Con tali premesse, la sua possibilità di sopravvivenza valeva, diciamo, meno di una cicca. Ma, con stupore di Scuotivento, sembrava che la cosa funzionasse e la totale noncuranza dell’amico per ogni forma di pericolo scoraggiava talmente quest’ultimo da indurlo a rinunciare e andarsene.
La semplice prospettiva di annegare non aveva pertanto nessuna probabilità d’intimorirlo. Duefiori era certissimo che una società bene organizzata non avrebbe lasciato che la gente se ne andasse in giro per finire annegata.
Tuttavia, lo preoccupava un po’ che fine avesse fatto il suo Bagaglio. Ma si consolava sapendo che era fatto del legno sapiente del pero e che avrebbe dovuto essere abbastanza intelligente per badare a se stesso…
In un’altra parte della foresta un giovane sciamano era sottoposto a una prova essenziale del suo addestramento. Aveva mangiato il sacro fungo velenoso, aveva fumato il santo rizoma, aveva attentamente ridotto in polvere e inserito nei vari orifizi il mistico fungo e adesso, seduto a gambe incrociate sotto un pino, si stava concentrando per stabilire un contatto con i segreti strani e meravigliosi nel cuore dell’Essere. Ma soprattutto per impedire che la cima della testa gli si svitasse e volasse via.
Azzurri triangoli quadrangolari gli ruotavano davanti agli occhi. Di tanto in tanto sorrideva a niente con l’aria di saperla lunga e pronunciava suoni come "Wow" e "Urgh".
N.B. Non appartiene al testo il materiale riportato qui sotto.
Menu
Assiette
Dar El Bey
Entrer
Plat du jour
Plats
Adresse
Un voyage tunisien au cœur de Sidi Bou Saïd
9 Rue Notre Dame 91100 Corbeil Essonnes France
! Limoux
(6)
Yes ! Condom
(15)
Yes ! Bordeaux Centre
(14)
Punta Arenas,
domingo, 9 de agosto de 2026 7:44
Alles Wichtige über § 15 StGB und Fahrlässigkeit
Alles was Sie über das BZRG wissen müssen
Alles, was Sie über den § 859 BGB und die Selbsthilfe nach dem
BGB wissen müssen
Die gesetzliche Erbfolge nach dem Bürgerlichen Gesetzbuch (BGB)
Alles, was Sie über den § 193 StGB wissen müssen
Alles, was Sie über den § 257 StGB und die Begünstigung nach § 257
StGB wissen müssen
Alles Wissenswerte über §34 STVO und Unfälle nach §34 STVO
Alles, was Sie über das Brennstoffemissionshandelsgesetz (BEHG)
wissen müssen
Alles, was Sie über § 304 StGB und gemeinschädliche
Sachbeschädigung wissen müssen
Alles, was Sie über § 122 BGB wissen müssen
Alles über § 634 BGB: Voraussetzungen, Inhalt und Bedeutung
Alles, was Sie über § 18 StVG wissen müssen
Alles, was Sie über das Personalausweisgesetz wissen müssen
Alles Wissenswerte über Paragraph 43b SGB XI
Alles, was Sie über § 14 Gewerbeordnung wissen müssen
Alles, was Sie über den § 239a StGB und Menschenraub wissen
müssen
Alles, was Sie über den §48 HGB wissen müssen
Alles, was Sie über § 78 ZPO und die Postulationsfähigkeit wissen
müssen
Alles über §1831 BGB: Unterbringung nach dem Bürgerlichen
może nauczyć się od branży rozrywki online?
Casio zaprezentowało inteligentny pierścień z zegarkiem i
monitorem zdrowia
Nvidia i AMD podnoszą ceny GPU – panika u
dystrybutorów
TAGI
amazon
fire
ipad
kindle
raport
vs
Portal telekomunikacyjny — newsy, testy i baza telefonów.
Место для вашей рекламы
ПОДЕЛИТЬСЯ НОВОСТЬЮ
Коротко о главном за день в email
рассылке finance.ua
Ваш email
Nell’aria si produsse un movimento e quello che più tardi lui descrisse "come una sorta di esplosione soltanto che è avvenuto all’indietro, sapete?". E a un tratto, là dove c’era stato solo niente, c’era una grossa cassa di legno malridotta.
Che atterrò pesantemente sul terriccio, allungò innumerevoli gambette e si girò gravemente a guardare lo sciamano. Cioè, non aveva una faccia ma, anche attraverso la nebulosità micologica, il giovane sapeva con orrore che l’oggetto lo guardava. E non aveva nemmeno un aspetto rassicurante. Era stupefacente come potessero sembrare ostili il buco di una serratura e un paio di fori.